One day, while at work in the coal mine, I happened to overhear two miners talking about a great school for coloured people somewhere in Virginia. This was the first time I had ever heard anything about any kind of school or college that was more pretentious than the little coloured school in our town.

As they went on describing the school, it seemed to me that it must be the greatest place on earth. Not even heaven presented more attractions for me at that time than did the Hampton Normal and Agricultural Institute in Virginia, about which these men were talking. I resolved at once to go to that school, although I had no idea where it was, or how many miles away, or how I was going to reach it. I was on fire constantly with one ambition, and that was to go to Hampton. This thought was with me day and night.

In the fall of 1872, I determined to make an effort to get there. My mother was troubled with a grave fear that I was starting out on a ‘wild-goose chase’. At any rate, I got only a half-hearted consent from her that I might start. I had very little money with which to buy clothes and pay my travelling expenses.

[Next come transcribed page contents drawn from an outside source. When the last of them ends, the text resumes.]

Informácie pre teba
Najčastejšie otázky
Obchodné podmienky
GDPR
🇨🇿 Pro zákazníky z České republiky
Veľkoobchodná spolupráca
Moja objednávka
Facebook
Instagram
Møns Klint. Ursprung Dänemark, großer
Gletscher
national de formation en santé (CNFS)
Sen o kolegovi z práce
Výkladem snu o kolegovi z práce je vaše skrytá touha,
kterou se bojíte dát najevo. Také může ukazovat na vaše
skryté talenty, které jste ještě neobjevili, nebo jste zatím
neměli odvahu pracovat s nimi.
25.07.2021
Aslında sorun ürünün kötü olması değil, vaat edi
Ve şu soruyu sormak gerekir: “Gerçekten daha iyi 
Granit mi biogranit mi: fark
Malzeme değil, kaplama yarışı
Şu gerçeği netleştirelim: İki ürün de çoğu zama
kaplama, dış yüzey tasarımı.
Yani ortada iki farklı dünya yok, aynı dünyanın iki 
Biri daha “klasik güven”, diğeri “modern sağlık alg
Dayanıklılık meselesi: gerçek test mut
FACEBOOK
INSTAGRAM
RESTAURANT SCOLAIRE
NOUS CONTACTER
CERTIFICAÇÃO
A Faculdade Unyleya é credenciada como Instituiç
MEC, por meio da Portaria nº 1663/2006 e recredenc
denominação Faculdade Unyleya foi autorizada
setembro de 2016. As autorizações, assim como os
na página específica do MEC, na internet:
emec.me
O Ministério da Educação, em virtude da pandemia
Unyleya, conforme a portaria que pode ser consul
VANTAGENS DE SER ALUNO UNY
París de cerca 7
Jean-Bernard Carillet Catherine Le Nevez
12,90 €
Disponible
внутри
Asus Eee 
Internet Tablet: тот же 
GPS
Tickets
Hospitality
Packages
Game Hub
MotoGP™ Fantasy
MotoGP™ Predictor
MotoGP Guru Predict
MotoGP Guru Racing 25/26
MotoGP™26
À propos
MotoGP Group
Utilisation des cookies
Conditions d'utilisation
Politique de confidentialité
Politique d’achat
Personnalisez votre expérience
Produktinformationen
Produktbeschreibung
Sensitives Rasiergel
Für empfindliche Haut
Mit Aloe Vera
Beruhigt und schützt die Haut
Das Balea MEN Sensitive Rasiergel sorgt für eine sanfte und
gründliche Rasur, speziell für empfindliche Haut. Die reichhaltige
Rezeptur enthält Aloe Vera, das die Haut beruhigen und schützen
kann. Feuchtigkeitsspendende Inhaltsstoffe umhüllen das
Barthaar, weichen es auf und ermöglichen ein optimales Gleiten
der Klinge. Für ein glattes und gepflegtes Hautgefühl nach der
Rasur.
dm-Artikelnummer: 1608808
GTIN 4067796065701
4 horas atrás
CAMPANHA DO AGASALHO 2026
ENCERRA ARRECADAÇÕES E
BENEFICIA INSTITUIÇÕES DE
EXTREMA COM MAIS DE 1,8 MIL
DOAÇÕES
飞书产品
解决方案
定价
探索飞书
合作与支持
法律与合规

My brother John helped me all that he could; but of course, that was not a great deal.


31.    The word overhear in this context means –

(a) hear over something

(b) hear perchance unintentionally

(c) eavesdropping

(d) hear something over and over.


32.    The word resolved has a synonym present in the passage which is –

(a) undecided

(b) describing

(c) determined

(d) presented.


33.    I was on fire signifies –

(a) I was burning

(b) I was passionate and excited regarding my dreams

(c) I was boiling

(d) I was fired out from my job.


34.    “Wild-goose chase” here implies –

(a) chasing a wild goose

(b) a horse race

(c) wasting time searching something uncertain to find

(d) following a reverie leading to certainty.


35.    Half-hearted consent means –

(a) agreed with half-mind

(b) promise partially

(c) half-heart to be let out for anyone

(d) to consent or allow with reluctance.


36.    How did the author come to know about Hampton Normal and Agricultural Institute in Virginia? –

(a) He had read about the institution in books

(b) He had visualized the institution in a movie

(c) He had overheard the conversation of two miners regarding the institute

(d) He had heard it from his neighbour next door.


37.    How did the author feel on hearing the description of the institute? –

(a) He did not feel worth going there

(b) He felt it nothing interesting

(c) He felt that it was the greatest place on earth

(d) He felt that he should not waste time thinking of it.


38.    When did the author think of going to the institute? –

(a) in spring of 1827

(b) in summer of 1862

(c) in winter of 1855

(d) in the fall of 1872.


39.    Which one of the following is True? –

(a) The author had a first-hand knowledge of the institute

(b) The author had the least idea of the location of the institute

(c) The author was accompanied to the institute by a friend

(d) The author had visited the institute earlier.


40.    Which one of the following is False? –

(a) John was the author’s brother

(b) John helped the author for his journey

(c) The author had very little money to buy clothes

(d) The author had enough money to travel to the institute.